Y a ti, que has leído hasta este punto.
Balanza
Es cierto: Hay tanto de todo que a veces parece imposible que haya algo de nada. La muerte llama a la muerte, la vida llama a la vida. Hay ratones que corren en mi jardín, y ruinas en llamas donde mueren doce mil niñas. No se equilibra la balanza por más tréboles que sembremos. Y, sin embargo, florecen. (13-02-2024)
Oficio
Me siento en el café y escribo. María trabaja en su estudio, Galilea duerme en la sala. Yo escribo. Me rodean siempreverdes, el jade, el lirio, la planta de pavorreal (su ojos fijos en el infinito de la luz), los tréboles rojos como una bandada de mariposas. Yo escribo. El café está amargo, y fuerte, y refleja mi rostro inclinado sobre la pequeña libreta. Eso es todo. Yo escribo. (27-03-2024)
Lo finito
Es cierto: hay cosas que estarán cuando yo ya no esté. A diferencia del hierro mi carne caduca. Habrá todavía una tetera cuando no haya yo para calentar el agua y preparar el té. Pero, así y todo, este oxígeno que bebo volverá de mí al mundo de algún modo. Y será mi aliento en otro aliento el que sople el vapor caliente, el que aquí tejido siga hasta el sol o la siguiente estrella. (26-04-2024)
Desayuno
Mientras infusiona el café converso con María sobre “Rosas” de La Oreja de Van Gogh y la catarsis en el mundo actual y la responsabilidad individual de los organismos neoliberales. María lee a Iris Murdoch en voz alta: “y el sufrimiento alimenta las imágenes, las imágenes más hermosas de todas”. Este amor es mi Anábasis. Jenofonte cotidiano desde la colina del desayuno murmuro “thalassa, thalassa” —el mar, el mar. (26-04-2024)
Oficio 2
Mientras gota a gota espero en el café caliente durante la tarde fría pienso en una cesta trenzada en un poema de Ursula K. Le Guin. La atención a los detalles de artesanal empeño, el gusto de una vida dedicada a perfeccionar sutiles gestos idénticos más nunca repetidos. Aprender eso y serlo: alguien que esmera su cuidado en hilvanar historias gota a gota a gota a gota. (26-04-2024)
Bisontes
Dibuja la tarde su contorno suave en el sol que siembra sobre mí su sombra. Siento en el cuerpo el cansancio dulce del día agotado hasta sus heces. Y sigo bebiendo el néctar tibio del atardecer mientras trazo con los restos de la hoguera los bisontes que avanzan hacia la eternidad (y que tienen forma de enormes bicicletas). (12-07-2024)
Hábitos textuales
Si consigo encontrar la voluntad para levantarme los domingos a urdir estos textos, es posible que termine convirtiendo estas horas, entre las cinco y las ocho de la mañana, para que sean de mis horas preferidas de la semana. Es bello escribirles, aquí, así. Y es bello leer sus comentarios y mensajes (que me dispongo a responder justo después de publicar). Aprovecharé estos mensajes finales que envío para parroquiales varios.

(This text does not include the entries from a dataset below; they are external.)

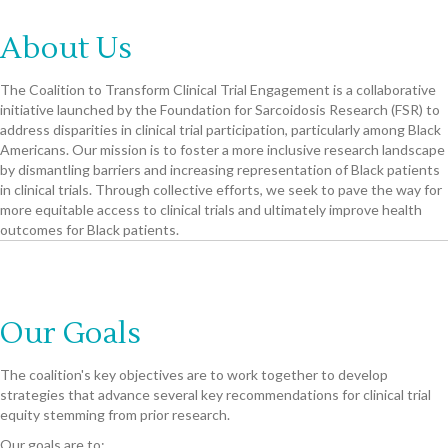
About Us
The Coalition to Transform Clinical Trial Engagement is a collaborative
initiative launched by the Foundation for Sarcoidosis Research (FSR) to
address disparities in clinical trial participation, particularly among Black
Americans. Our mission is to foster a more inclusive research landscape
by dismantling barriers and increasing representation of Black patients
in clinical trials. Through collective efforts, we seek to pave the way for
more equitable access to clinical trials and ultimately improve health
outcomes for Black patients.
Our Goals
The coalition's key objectives are to work together to develop
strategies that advance several key recommendations for clinical trial
equity stemming from prior research.
Our goals are to:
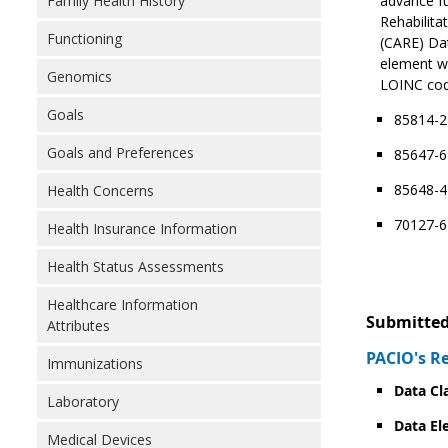
Family Health History
advance fu
Rehabilita
Functioning
(CARE) Da
element wh
Genomics
LOINC code
Goals
85814-2
Goals and Preferences
85647-6 
85648-4
Health Concerns
70127-6 
Health Insurance Information
Health Status Assessments
Healthcare Information
Submitted
Attributes
PACIO's R
Immunizations
Data Cl
Laboratory
Data El
Medical Devices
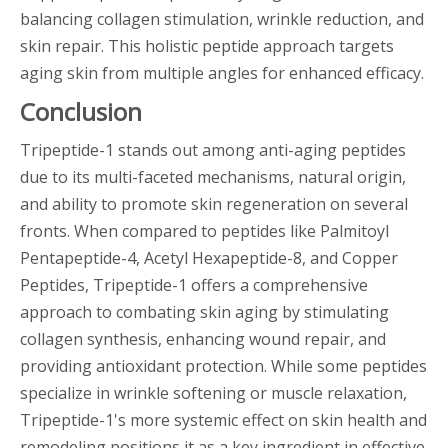
balancing collagen stimulation, wrinkle reduction, and
skin repair. This holistic peptide approach targets
aging skin from multiple angles for enhanced efficacy.
Conclusion
Tripeptide-1 stands out among anti-aging peptides
due to its multi-faceted mechanisms, natural origin,
and ability to promote skin regeneration on several
fronts. When compared to peptides like Palmitoyl
Pentapeptide-4, Acetyl Hexapeptide-8, and Copper
Peptides, Tripeptide-1 offers a comprehensive
approach to combating skin aging by stimulating
collagen synthesis, enhancing wound repair, and
providing antioxidant protection. While some peptides
specialize in wrinkle softening or muscle relaxation,
Tripeptide-1's more systemic effect on skin health and
remodeling positions it as a key ingredient in effective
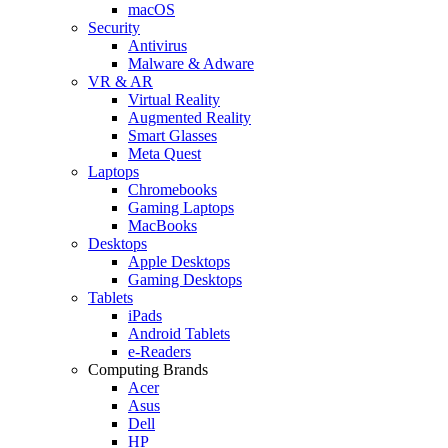
macOS
Security
Antivirus
Malware & Adware
VR & AR
Virtual Reality
Augmented Reality
Smart Glasses
Meta Quest
Laptops
Chromebooks
Gaming Laptops
MacBooks
Desktops
Apple Desktops
Gaming Desktops
Tablets
iPads
Android Tablets
e-Readers
Computing Brands
Acer
Asus
Dell
HP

El primero es una errata. En la publicación anterior les compartí un poema titulado “Oficio”. Su título verdadero es “Oficio 3”. Sólo puedo enterarme del número de los poemas cuando los voy pasando al computador, y en el desorden de fechas, bueno, ese llevaba dos por delante. “Oficio” y “Oficio 2” los encuentran en este envío.
Lo segundo es una invitación: es posible que si están leyendo esto conozcan ya Guarida o hagan parte, en caso de que no, y quieran hacerlo, no duden en escribirme. Tanto ese taller virtual, como el taller en la UPB, son gratuitos. Desde ya les doy la bienvenida.

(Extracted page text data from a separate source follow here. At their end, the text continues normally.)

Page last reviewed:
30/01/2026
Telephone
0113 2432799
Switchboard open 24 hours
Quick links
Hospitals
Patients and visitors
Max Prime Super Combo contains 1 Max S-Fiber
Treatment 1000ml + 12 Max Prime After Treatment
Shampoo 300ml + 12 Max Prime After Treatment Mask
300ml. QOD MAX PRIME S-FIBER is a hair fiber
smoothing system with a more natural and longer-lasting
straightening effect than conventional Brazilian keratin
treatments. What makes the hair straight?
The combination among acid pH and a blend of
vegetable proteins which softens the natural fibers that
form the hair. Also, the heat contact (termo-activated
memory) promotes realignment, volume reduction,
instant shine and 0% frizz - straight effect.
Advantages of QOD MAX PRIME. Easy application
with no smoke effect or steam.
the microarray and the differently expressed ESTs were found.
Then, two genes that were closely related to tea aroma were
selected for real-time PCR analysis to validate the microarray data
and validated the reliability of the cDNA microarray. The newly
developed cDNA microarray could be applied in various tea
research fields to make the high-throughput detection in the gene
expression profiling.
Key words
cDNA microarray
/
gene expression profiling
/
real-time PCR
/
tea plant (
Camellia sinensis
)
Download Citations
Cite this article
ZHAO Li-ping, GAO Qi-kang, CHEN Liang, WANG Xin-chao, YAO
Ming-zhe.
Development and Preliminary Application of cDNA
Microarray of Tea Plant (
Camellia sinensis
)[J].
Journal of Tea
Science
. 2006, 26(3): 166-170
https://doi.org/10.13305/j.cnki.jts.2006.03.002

Lo tercero es otra invitación: el sábado 26 de octubre estaré dando un taller de escritura (tema y contenidos por definir) en el relanzamiento de la librería Antimateria. Tendrá algún costo, creo, no sé cuál, y espero antes de la fecha compartir también aquí más información. Espero les entusiasme.

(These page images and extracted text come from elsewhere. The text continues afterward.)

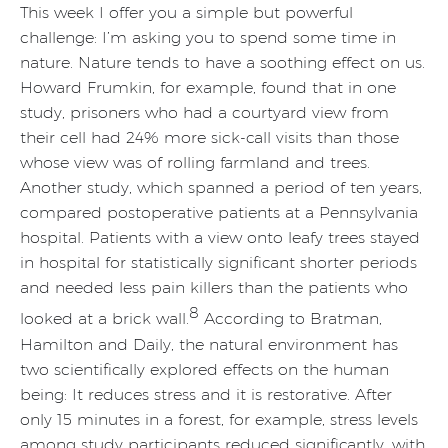
This week I offer you a simple but powerful
challenge: I’m asking you to spend some time in
nature. Nature tends to have a soothing effect on us.
Howard Frumkin, for example, found that in one
study, prisoners who had a courtyard view from
their cell had 24% more sick-call visits than those
whose view was of rolling farmland and trees.
Another study, which spanned a period of ten years,
compared postoperative patients at a Pennsylvania
hospital. Patients with a view onto leafy trees stayed
in hospital for statistically significant shorter periods
and needed less pain killers than the patients who
8
looked at a brick wall.
According to Bratman,
Hamilton and Daily, the natural environment has
two scientifically explored effects on the human
being: It reduces stress and it is restorative. After
only 15 minutes in a forest, for example, stress levels
among study participants reduced significantly, with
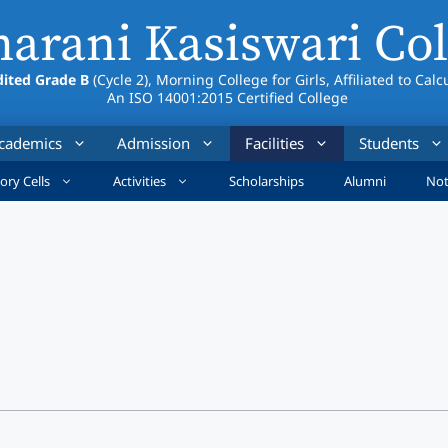
arani Kasiswari Col
ited Grade B
(Cycle 2), Morning College for Girls, Affiliated to Calc
An ISO 14001:2015 Certified College
cademics
Admission
Facilities
Students
ory Cells
Activities
Scholarships
Alumni
Not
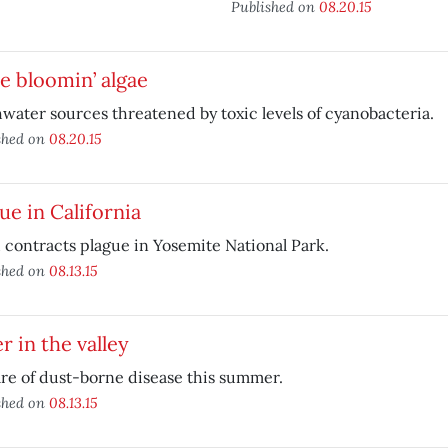
Published on
08.20.15
e bloomin’ algae
water sources threatened by toxic levels of cyanobacteria.
shed on
08.20.15
ue in California
 contracts plague in Yosemite National Park.
shed on
08.13.15
r in the valley
e of dust-borne disease this summer.
shed on
08.13.15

Creo que eso es todo. Nos leemos luego.
¡Alegría!
Gracias Lucas por compartir este texto milagroso, “digno de estupefacción”, como la vida.
Lucas, gracias por compartir la belleza y la dulzura. Por este texto. Por los refugios que propicias a través de la alegría y la potencia de tu palabra.
Dulzura y belleza para vos, siempre.